Cette histoire de drapeau tricolore que Ségolène Royal a ressorti me taraude, me bouleverse même depuis quelques jours. En grattant dans ma mémoire avec les cailloux des ricochets que je ne parviens pas à lancer depuis quelques jours, je viens de comprendre pourquoi. J’ai le souvenir d’un moment qui probablement a été fondamental dans la citoyenne que je suis devenue.

Je suis persuadée que le temps qui nous entoure influe fortement dans la façon dont nous orientons notre mémoire. Pourtant, le moment que j’ai envie de jeter aujourd’hui dans la rivière aux ricochets, je sais qu’il est déjà remonté de nombreuses fois, toujours de manière un peu douloureuse, voire honteuse.



Lorsque je suis arrivée en France, j’avais 7 ans, mon père venait d’être muté par Ankara comme instituteur pour enseigner le turc aux enfants de l’immigration turque. Je savais déjà lire le turc depuis belle lurette ayant grandi dans la classe de ma mère. Par contre je ne me souviens pas d’avoir beaucoup dessiné et encore moins peint. On avait probablement d’autres priorités.



Dès notre arrivée dans cette petite ville de l’est de la France, mon père m’a inscrite à l’école. Je ne me souviens surtout d’un grand sentiment de gêne, parce que je ne comprenais rien à ce qui se passait autour de moi et que j’avais le sentiment que les autres, mes camarades me regardaient un peu comme une demeurée. Sauf mon instituteur, M. Guichawa. C’était un homme au visage mince et doux, caché par une paire d’épaisses lunettes et une barbe. Il était d’une gentillesse et d’une patience infinie. Ses yeux, petits derrière ses verres, étaient toujours un peu tristes. Sa barbe m’intriguait, moi dont le père se rasait toujours de près pour aller enseigner. En France, me disais-je on n’est pas obligé de se raser ni même de porter un costume cravate pour aller à l’école. Mon souvenir a sûrement dû se construire avec le récit que faisait mon père de sa première journée de classe en France, quand il avait découvert que ses collègues portaient le plus simplement du monde un jean pour venir enseigner. Cela le faisait mourir de rire mon père de se raconter tout coincé, tout guindé dans son costume d’un autre pays, d’une autre pensée.

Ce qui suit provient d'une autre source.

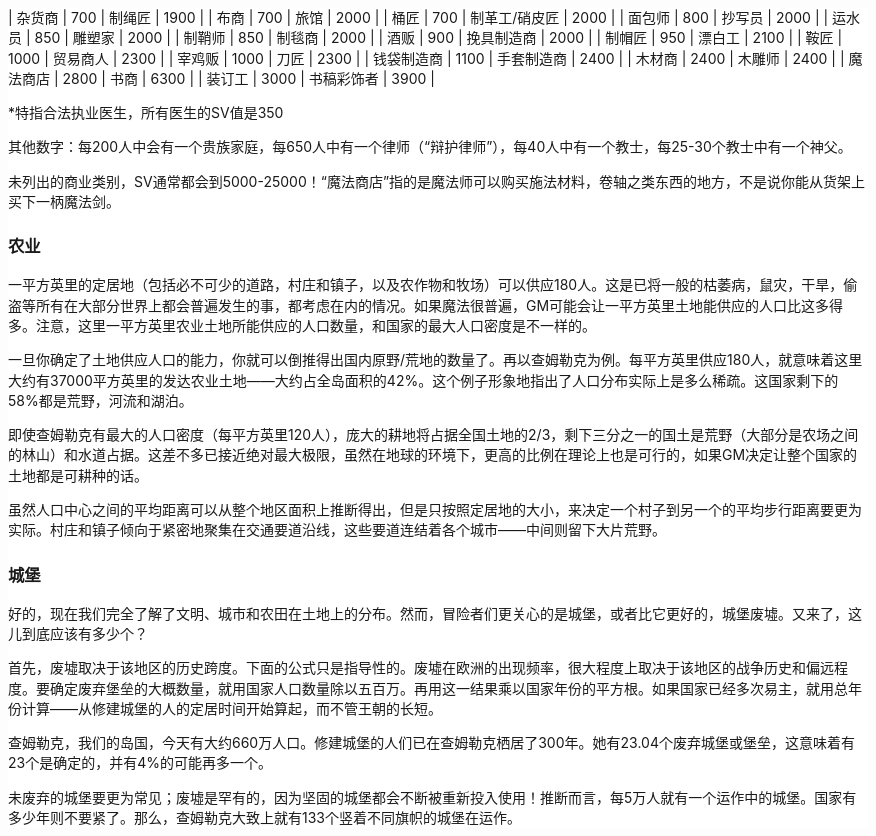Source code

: | 杂货商     | 700  | 制绳匠        | 1900 |
| 布商       | 700  | 旅馆          | 2000 |
| 桶匠       | 700  | 制革工/硝皮匠 | 2000 |
| 面包师     | 800  | 抄写员        | 2000 |
| 运水员     | 850  | 雕塑家        | 2000 |
| 制鞘师     | 850  | 制毯商        | 2000 |
| 酒贩       | 900  | 挽具制造商    | 2000 |
| 制帽匠     | 950  | 漂白工        | 2100 |
| 鞍匠       | 1000 | 贸易商人      | 2300 |
| 宰鸡贩     | 1000 | 刀匠          | 2300 |
| 钱袋制造商 | 1100 | 手套制造商    | 2400 |
| 木材商     | 2400 | 木雕师        | 2400 |
| 魔法商店   | 2800 | 书商          | 6300 |
| 装订工     | 3000 | 书稿彩饰者    | 3900 |

*特指合法执业医生，所有医生的SV值是350

其他数字：每200人中会有一个贵族家庭，每650人中有一个律师（“辩护律师”），每40人中有一个教士，每25-30个教士中有一个神父。

未列出的商业类别，SV通常都会到5000-25000！“魔法商店”指的是魔法师可以购买施法材料，卷轴之类东西的地方，不是说你能从货架上买下一柄魔法剑。

### 农业

一平方英里的定居地（包括必不可少的道路，村庄和镇子，以及农作物和牧场）可以供应180人。这是已将一般的枯萎病，鼠灾，干旱，偷盗等所有在大部分世界上都会普遍发生的事，都考虑在内的情况。如果魔法很普遍，GM可能会让一平方英里土地能供应的人口比这多得多。注意，这里一平方英里农业土地所能供应的人口数量，和国家的最大人口密度是不一样的。

一旦你确定了土地供应人口的能力，你就可以倒推得出国内原野/荒地的数量了。再以查姆勒克为例。每平方英里供应180人，就意味着这里大约有37000平方英里的发达农业土地——大约占全岛面积的42%。这个例子形象地指出了人口分布实际上是多么稀疏。这国家剩下的58%都是荒野，河流和湖泊。

即使查姆勒克有最大的人口密度（每平方英里120人），庞大的耕地将占据全国土地的2/3，剩下三分之一的国土是荒野（大部分是农场之间的林山）和水道占据。这差不多已接近绝对最大极限，虽然在地球的环境下，更高的比例在理论上也是可行的，如果GM决定让整个国家的土地都是可耕种的话。

虽然人口中心之间的平均距离可以从整个地区面积上推断得出，但是只按照定居地的大小，来决定一个村子到另一个的平均步行距离要更为实际。村庄和镇子倾向于紧密地聚集在交通要道沿线，这些要道连结着各个城市——中间则留下大片荒野。

### 城堡

好的，现在我们完全了解了文明、城市和农田在土地上的分布。然而，冒险者们更关心的是城堡，或者比它更好的，城堡废墟。又来了，这儿到底应该有多少个？

首先，废墟取决于该地区的历史跨度。下面的公式只是指导性的。废墟在欧洲的出现频率，很大程度上取决于该地区的战争历史和偏远程度。要确定废弃堡垒的大概数量，就用国家人口数量除以五百万。再用这一结果乘以国家年份的平方根。如果国家已经多次易主，就用总年份计算——从修建城堡的人的定居时间开始算起，而不管王朝的长短。

查姆勒克，我们的岛国，今天有大约660万人口。修建城堡的人们已在查姆勒克栖居了300年。她有23.04个废弃城堡或堡垒，这意味着有23个是确定的，并有4%的可能再多一个。

未废弃的城堡要更为常见；废墟是罕有的，因为坚固的城堡都会不断被重新投入使用！推断而言，每5万人就有一个运作中的城堡。国家有多少年则不要紧了。那么，查姆勒克大致上就有133个竖着不同旗帜的城堡在运作。
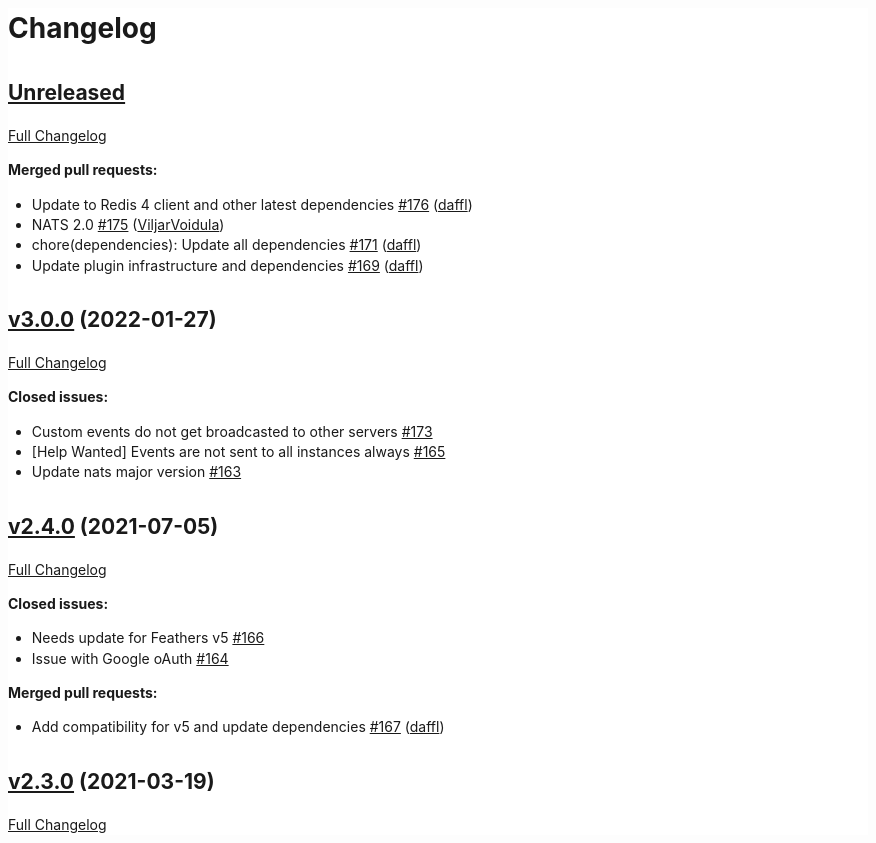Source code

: # Changelog

## [Unreleased](https://github.com/feathersjs-ecosystem/feathers-sync/tree/HEAD)

[Full Changelog](https://github.com/feathersjs-ecosystem/feathers-sync/compare/v3.0.0...HEAD)

**Merged pull requests:**

- Update to Redis 4 client and other latest dependencies [\#176](https://github.com/feathersjs-ecosystem/feathers-sync/pull/176) ([daffl](https://github.com/daffl))
- NATS 2.0 [\#175](https://github.com/feathersjs-ecosystem/feathers-sync/pull/175) ([ViljarVoidula](https://github.com/ViljarVoidula))
- chore\(dependencies\): Update all dependencies [\#171](https://github.com/feathersjs-ecosystem/feathers-sync/pull/171) ([daffl](https://github.com/daffl))
- Update plugin infrastructure and dependencies [\#169](https://github.com/feathersjs-ecosystem/feathers-sync/pull/169) ([daffl](https://github.com/daffl))

## [v3.0.0](https://github.com/feathersjs-ecosystem/feathers-sync/tree/v3.0.0) (2022-01-27)

[Full Changelog](https://github.com/feathersjs-ecosystem/feathers-sync/compare/v2.4.0...v3.0.0)

**Closed issues:**

- Custom events do not get broadcasted to other servers [\#173](https://github.com/feathersjs-ecosystem/feathers-sync/issues/173)
- \[Help Wanted\] Events are not sent to all instances always [\#165](https://github.com/feathersjs-ecosystem/feathers-sync/issues/165)
- Update nats major version [\#163](https://github.com/feathersjs-ecosystem/feathers-sync/issues/163)

## [v2.4.0](https://github.com/feathersjs-ecosystem/feathers-sync/tree/v2.4.0) (2021-07-05)

[Full Changelog](https://github.com/feathersjs-ecosystem/feathers-sync/compare/v2.3.0...v2.4.0)

**Closed issues:**

- Needs update for Feathers v5 [\#166](https://github.com/feathersjs-ecosystem/feathers-sync/issues/166)
- Issue with Google oAuth [\#164](https://github.com/feathersjs-ecosystem/feathers-sync/issues/164)

**Merged pull requests:**

- Add compatibility for v5 and update dependencies [\#167](https://github.com/feathersjs-ecosystem/feathers-sync/pull/167) ([daffl](https://github.com/daffl))

## [v2.3.0](https://github.com/feathersjs-ecosystem/feathers-sync/tree/v2.3.0) (2021-03-19)

[Full Changelog](https://github.com/feathersjs-ecosystem/feathers-sync/compare/v2.2.0...v2.3.0)
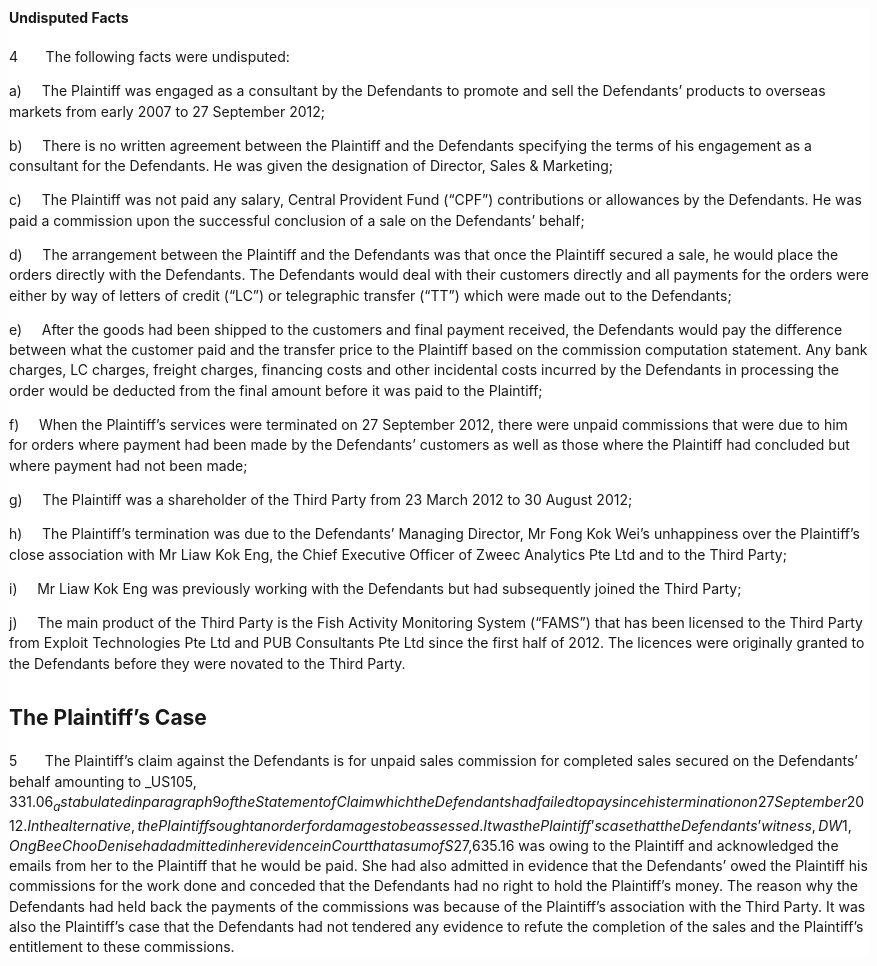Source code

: #### Undisputed Facts

4       The following facts were undisputed:

a)     The Plaintiff was engaged as a consultant by the Defendants to promote and sell the Defendants’ products to overseas markets from early 2007 to 27 September 2012;

b)     There is no written agreement between the Plaintiff and the Defendants specifying the terms of his engagement as a consultant for the Defendants. He was given the designation of Director, Sales & Marketing;

c)     The Plaintiff was not paid any salary, Central Provident Fund (“CPF”) contributions or allowances by the Defendants. He was paid a commission upon the successful conclusion of a sale on the Defendants’ behalf;

d)     The arrangement between the Plaintiff and the Defendants was that once the Plaintiff secured a sale, he would place the orders directly with the Defendants. The Defendants would deal with their customers directly and all payments for the orders were either by way of letters of credit (“LC”) or telegraphic transfer (“TT”) which were made out to the Defendants;

e)     After the goods had been shipped to the customers and final payment received, the Defendants would pay the difference between what the customer paid and the transfer price to the Plaintiff based on the commission computation statement. Any bank charges, LC charges, freight charges, financing costs and other incidental costs incurred by the Defendants in processing the order would be deducted from the final amount before it was paid to the Plaintiff;

f)     When the Plaintiff’s services were terminated on 27 September 2012, there were unpaid commissions that were due to him for orders where payment had been made by the Defendants’ customers as well as those where the Plaintiff had concluded but where payment had not been made;

g)     The Plaintiff was a shareholder of the Third Party from 23 March 2012 to 30 August 2012;

h)     The Plaintiff’s termination was due to the Defendants’ Managing Director, Mr Fong Kok Wei’s unhappiness over the Plaintiff’s close association with Mr Liaw Kok Eng, the Chief Executive Officer of Zweec Analytics Pte Ltd and to the Third Party;

i)     Mr Liaw Kok Eng was previously working with the Defendants but had subsequently joined the Third Party;

j)     The main product of the Third Party is the Fish Activity Monitoring System (“FAMS”) that has been licensed to the Third Party from Exploit Technologies Pte Ltd and PUB Consultants Pte Ltd since the first half of 2012. The licences were originally granted to the Defendants before they were novated to the Third Party.

## The Plaintiff’s Case

5       The Plaintiff’s claim against the Defendants is for unpaid sales commission for completed sales secured on the Defendants’ behalf amounting to _US$105,331.06_ as tabulated in paragraph 9 of the Statement of Claim which the Defendants had failed to pay since his termination on 27 September 2012. In the alternative, the Plaintiff sought an order for damages to be assessed. It was the Plaintiff’s case that the Defendants’ witness, DW1, Ong Bee Choo Denise had admitted in her evidence in Court that a sum of S$27,635.16 was owing to the Plaintiff and acknowledged the emails from her to the Plaintiff that he would be paid. She had also admitted in evidence that the Defendants’ owed the Plaintiff his commissions for the work done and conceded that the Defendants had no right to hold the Plaintiff’s money. The reason why the Defendants had held back the payments of the commissions was because of the Plaintiff’s association with the Third Party. It was also the Plaintiff’s case that the Defendants had not tendered any evidence to refute the completion of the sales and the Plaintiff’s entitlement to these commissions.
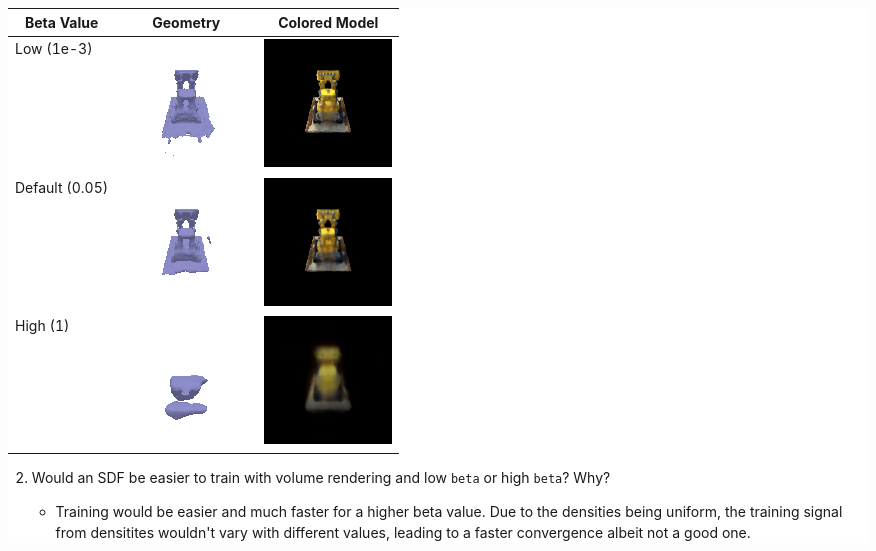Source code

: | Beta Value | Geometry | Colored Model |
| ---------- | -------- | ------------- |
| Low (1e-3) | ![image](results/3/geometry_1e-3.gif) | ![image](results/3/1e-3.gif) |
| Default (0.05) | ![image](results/3/geometry_default.gif) | ![image](results/3/default.gif) |
| High (1) | ![image](results/3/geometry_1.gif) | ![image](results/3/1.gif) |

2. Would an SDF be easier to train with volume rendering and low `beta` or high `beta`? Why?

    - Training would be easier and much faster for a higher beta value. Due to the densities being uniform, the training signal from densitites wouldn't vary with different values, leading to a faster convergence albeit not a good one.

Pour moi ce fut aussi un peu la même chose. Monsieur Guichawa, mon premier jour d’école fit faire de la peinture à ses élèves. Le sujet était libre, on pouvait peindre ce qu’on voulait. Je me sentais gauche avec mon pinceau que je ne savais pas trop comment tenir. Et surtout je me souviens que je ne savais pas quoi peindre. Alors j’ai peint l’objet que j’avais sûrement vu le plus souvent à Istanbul. Puis j’ai montré mon dessin à Monsieur Guichawa. Je n’oublierai jamais l’expression que son visage a exprimé à ce moment-là. Un sentiment de gêne profonde, et le désir en même temps de ne pas faire de peine à cette enfant qui s’était appliquée et qui semblait si fière. Malgré ses efforts, j’ai compris que mon dessin était déplacé. Je m’en souviens comme si c’était hier.

J’avais peint deux drapeaux : en grand un drapeau turc et en plus petit à côté un drapeau français.